**Extract provided**
----
The Crowning Touch of Richard Guy and Rex Holt Shapes Texas Teens into Lovelies Who Just Can't Lose
"She's my Cinderella story," says Richard Guy, 48, who along with his partner, Rex Holt, 46, engineered Herring's two-year transfiguration. But Herring, now 23 and married last February to a German count, is only one of their many successes. Running the Texas state franchise of the Miss U.S.A. competition (rival of the Miss America system), Guy and Holt have turned a string of Miss Texas-U.S.A. titleholders into national Miss U.S.A. winners. In 1977 Kim Tomes became the first Miss U.S.A. for Guyrex Associates, the company Guy and Holt formed 24 years ago. After Herring wore the crown in 1985, she relinquished it to Miss Texas 1986, Christy Fichtner, who in turn crowned Miss Texas 1987, Michelle Reneé Royer, last Feb. 17. Since then the beauty world has been abuzz with talk of the Texas pygmalions.
----
**Listing**
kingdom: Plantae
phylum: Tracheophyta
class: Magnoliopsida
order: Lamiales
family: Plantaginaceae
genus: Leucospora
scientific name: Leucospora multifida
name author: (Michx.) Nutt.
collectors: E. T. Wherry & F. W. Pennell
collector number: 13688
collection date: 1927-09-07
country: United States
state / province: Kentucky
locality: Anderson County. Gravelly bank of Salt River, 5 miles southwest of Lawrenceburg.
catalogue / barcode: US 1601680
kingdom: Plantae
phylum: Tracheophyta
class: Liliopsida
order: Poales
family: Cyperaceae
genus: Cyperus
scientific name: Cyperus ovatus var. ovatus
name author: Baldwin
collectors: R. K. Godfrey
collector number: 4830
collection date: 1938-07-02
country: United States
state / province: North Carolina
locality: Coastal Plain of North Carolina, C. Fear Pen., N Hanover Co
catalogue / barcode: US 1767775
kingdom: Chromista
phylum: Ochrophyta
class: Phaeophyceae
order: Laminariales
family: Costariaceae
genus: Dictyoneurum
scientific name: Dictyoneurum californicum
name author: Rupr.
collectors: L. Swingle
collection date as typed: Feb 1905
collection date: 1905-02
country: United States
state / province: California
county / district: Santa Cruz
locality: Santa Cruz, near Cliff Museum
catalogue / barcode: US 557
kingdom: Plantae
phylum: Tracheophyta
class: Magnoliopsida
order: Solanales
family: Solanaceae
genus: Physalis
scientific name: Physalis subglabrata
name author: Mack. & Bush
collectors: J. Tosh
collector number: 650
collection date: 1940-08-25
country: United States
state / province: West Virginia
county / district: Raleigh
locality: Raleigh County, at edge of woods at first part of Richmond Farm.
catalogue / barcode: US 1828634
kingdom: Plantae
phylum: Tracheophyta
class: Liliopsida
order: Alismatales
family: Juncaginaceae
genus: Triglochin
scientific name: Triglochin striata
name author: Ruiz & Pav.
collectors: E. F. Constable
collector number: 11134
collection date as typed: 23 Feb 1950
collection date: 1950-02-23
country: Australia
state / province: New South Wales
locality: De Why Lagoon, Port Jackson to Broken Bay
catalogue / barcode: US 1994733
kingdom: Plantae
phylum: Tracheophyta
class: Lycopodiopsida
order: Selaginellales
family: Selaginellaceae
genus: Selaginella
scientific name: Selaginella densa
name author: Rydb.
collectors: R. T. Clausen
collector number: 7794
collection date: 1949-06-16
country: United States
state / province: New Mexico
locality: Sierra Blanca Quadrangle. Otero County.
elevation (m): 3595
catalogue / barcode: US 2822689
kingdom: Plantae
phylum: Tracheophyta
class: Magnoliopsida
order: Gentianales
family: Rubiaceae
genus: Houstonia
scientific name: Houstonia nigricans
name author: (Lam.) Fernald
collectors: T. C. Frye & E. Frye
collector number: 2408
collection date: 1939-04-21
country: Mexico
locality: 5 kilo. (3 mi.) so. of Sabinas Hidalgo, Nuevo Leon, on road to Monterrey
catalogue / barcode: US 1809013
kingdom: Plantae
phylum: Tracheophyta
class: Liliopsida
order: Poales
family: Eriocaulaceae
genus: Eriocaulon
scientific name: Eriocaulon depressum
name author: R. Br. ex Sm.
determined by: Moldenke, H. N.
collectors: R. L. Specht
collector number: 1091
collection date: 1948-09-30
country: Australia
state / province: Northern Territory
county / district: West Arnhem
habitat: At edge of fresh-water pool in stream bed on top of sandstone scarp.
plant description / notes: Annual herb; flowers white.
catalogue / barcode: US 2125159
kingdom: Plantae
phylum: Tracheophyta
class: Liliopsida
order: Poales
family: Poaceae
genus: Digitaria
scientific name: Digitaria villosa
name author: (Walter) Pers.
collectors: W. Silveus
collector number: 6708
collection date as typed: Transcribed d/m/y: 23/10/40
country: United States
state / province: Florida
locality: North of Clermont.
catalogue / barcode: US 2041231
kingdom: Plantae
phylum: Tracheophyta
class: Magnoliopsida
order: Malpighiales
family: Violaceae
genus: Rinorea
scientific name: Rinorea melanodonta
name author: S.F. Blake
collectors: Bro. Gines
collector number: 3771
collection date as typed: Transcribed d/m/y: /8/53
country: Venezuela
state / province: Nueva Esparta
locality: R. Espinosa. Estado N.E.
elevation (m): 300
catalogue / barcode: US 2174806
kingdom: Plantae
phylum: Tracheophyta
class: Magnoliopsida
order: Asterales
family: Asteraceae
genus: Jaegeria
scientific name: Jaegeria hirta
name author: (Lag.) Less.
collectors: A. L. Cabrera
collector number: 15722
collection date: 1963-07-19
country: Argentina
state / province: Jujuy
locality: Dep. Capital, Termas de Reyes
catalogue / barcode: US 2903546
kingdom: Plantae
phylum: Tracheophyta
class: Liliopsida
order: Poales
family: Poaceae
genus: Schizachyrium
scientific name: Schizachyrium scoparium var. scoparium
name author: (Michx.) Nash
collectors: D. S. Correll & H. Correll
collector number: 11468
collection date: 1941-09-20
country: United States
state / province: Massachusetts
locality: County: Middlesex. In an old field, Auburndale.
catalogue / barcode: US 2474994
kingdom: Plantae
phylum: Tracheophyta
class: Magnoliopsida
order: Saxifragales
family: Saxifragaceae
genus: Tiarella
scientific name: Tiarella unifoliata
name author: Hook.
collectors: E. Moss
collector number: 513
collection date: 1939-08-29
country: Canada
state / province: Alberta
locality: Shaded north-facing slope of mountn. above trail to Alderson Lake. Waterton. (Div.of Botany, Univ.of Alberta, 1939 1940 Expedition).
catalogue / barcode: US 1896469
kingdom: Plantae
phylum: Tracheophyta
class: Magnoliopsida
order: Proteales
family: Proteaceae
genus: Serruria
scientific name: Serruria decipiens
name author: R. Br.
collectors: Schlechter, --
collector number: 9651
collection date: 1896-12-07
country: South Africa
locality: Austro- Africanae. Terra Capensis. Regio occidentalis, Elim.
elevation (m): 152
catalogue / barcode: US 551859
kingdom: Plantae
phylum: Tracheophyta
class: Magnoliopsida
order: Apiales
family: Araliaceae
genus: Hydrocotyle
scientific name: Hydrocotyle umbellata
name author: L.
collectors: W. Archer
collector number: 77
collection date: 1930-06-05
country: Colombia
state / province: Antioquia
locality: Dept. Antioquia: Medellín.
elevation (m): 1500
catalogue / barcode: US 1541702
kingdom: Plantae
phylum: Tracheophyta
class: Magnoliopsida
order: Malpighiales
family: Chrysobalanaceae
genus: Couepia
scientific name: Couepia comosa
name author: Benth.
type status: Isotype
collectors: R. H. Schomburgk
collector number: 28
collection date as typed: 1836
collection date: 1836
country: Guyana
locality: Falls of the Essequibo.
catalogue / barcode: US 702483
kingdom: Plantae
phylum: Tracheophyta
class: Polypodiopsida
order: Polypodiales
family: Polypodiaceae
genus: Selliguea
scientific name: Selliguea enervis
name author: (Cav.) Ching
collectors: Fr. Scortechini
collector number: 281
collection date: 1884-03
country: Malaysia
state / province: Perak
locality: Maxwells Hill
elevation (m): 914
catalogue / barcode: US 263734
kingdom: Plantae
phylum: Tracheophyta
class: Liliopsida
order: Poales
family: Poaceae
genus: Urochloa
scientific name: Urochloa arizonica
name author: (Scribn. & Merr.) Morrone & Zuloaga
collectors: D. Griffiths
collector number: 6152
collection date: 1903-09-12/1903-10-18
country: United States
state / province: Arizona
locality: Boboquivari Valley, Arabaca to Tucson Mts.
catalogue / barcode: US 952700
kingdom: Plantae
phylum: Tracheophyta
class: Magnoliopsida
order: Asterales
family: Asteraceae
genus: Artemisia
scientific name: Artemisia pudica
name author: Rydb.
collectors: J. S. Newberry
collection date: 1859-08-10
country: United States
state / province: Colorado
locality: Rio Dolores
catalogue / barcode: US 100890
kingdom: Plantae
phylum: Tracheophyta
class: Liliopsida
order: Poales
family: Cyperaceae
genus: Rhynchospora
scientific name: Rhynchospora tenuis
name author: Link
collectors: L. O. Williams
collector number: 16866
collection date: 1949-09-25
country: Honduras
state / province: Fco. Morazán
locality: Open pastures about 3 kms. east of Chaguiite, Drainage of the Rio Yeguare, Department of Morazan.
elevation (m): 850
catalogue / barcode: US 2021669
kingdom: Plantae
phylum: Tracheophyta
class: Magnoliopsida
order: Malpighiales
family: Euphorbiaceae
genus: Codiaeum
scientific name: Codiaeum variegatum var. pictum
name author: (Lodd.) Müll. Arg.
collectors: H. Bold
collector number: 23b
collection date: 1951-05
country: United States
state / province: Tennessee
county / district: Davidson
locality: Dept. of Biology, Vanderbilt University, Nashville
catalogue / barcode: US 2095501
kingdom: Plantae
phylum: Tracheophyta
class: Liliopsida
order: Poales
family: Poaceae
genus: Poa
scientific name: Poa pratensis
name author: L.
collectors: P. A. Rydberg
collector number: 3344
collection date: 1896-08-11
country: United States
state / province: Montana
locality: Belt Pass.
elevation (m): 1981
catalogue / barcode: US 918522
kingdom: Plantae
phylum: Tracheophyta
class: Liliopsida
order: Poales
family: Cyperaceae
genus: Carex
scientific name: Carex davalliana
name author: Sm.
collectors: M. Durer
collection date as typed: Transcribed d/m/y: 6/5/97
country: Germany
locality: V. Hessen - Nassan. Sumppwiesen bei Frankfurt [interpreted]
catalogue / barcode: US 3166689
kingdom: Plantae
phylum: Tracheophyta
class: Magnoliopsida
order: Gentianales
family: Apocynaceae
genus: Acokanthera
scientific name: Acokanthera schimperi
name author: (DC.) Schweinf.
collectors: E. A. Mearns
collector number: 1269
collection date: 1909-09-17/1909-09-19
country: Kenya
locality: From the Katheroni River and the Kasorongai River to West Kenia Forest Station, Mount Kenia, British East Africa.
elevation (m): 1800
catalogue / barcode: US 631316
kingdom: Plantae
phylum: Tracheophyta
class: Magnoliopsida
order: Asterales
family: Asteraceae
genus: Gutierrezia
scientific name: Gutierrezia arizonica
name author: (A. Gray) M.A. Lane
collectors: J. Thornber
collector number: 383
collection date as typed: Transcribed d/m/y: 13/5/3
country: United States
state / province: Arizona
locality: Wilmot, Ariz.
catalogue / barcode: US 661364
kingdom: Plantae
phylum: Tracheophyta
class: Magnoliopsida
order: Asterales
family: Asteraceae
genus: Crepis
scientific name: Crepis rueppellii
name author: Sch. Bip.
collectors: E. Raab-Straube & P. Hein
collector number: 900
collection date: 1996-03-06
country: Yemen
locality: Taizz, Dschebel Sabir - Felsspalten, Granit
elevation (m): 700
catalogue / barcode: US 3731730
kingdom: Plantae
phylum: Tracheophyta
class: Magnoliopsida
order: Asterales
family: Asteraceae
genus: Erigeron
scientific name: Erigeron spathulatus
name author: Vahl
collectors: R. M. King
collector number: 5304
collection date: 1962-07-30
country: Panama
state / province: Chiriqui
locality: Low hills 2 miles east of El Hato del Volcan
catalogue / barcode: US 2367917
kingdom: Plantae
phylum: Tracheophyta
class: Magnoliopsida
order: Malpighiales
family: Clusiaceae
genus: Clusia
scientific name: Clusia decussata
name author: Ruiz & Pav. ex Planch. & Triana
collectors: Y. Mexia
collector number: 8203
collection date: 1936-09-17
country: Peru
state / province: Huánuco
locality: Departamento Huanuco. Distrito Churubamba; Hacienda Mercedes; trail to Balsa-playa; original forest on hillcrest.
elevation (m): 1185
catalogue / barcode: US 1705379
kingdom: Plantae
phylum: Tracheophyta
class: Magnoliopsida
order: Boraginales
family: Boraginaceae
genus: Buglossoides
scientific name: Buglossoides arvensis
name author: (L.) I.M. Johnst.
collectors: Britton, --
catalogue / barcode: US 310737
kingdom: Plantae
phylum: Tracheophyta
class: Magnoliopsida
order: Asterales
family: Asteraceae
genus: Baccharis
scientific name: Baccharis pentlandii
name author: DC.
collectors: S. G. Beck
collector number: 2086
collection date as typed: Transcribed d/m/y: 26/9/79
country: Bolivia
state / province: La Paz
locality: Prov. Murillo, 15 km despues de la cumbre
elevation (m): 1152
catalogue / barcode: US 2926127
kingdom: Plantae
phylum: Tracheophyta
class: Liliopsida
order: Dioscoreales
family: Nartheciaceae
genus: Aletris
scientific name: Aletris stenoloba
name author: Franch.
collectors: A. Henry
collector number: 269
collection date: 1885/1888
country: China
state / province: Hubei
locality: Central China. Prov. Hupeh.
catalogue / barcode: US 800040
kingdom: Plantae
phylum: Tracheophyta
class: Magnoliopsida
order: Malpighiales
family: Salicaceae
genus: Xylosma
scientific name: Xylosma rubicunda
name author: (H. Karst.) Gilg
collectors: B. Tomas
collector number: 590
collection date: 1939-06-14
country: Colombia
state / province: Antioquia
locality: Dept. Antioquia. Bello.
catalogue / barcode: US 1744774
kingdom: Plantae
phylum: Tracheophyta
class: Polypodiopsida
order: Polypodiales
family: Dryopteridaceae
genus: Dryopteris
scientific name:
----
Please retype the passage on Richard Guy and Rex Holt's Texas pageant winners word for word, in full, from its headline to its last sentence.

The Crowning Touch of Richard Guy and Rex Holt Shapes Texas Teens into Lovelies Who Just Can't Lose
"She's my Cinderella story," says Richard Guy, 48, who along with his partner, Rex Holt, 46, engineered Herring's two-year transfiguration. But Herring, now 23 and married last February to a German count, is only one of their many successes. Running the Texas state franchise of the Miss U.S.A. competition (rival of the Miss America system), Guy and Holt have turned a string of Miss Texas-U.S.A. titleholders into national Miss U.S.A. winners. In 1977 Kim Tomes became the first Miss U.S.A. for Guyrex Associates, the company Guy and Holt formed 24 years ago. After Herring wore the crown in 1985, she relinquished it to Miss Texas 1986, Christy Fichtner, who in turn crowned Miss Texas 1987, Michelle Reneé Royer, last Feb. 17. Since then the beauty world has been abuzz with talk of the Texas pygmalions.